*** Opening RECORDED INFORMATION ***
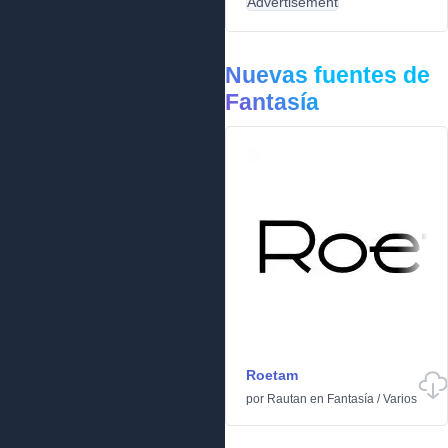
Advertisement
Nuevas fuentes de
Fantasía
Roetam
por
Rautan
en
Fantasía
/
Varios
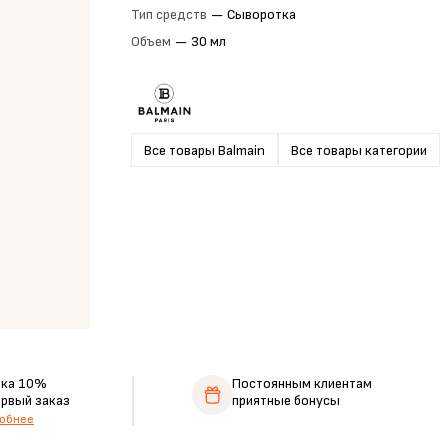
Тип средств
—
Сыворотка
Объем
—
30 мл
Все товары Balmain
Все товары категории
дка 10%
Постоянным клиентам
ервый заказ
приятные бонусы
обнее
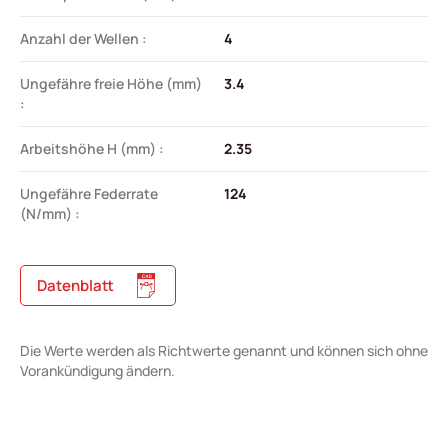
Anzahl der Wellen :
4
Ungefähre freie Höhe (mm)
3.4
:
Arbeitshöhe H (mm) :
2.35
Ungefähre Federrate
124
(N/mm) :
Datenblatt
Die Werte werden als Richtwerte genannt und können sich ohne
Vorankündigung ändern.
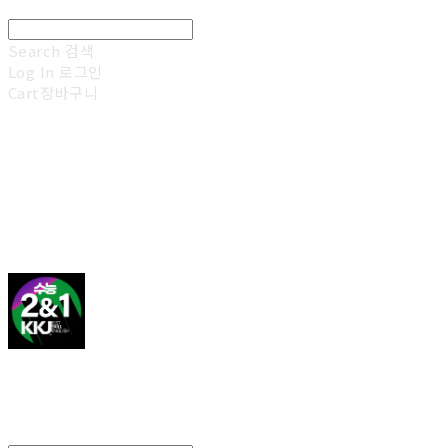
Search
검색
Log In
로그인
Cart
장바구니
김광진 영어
*** Closing RECORDED INFORMATION ***
* HOW TO COMPLETE THIS TASK: Every line in the data that holds the string "товары" should be copied.

* RESPONSE TO THIS TASK:
Все товары Balmain
Все товары категории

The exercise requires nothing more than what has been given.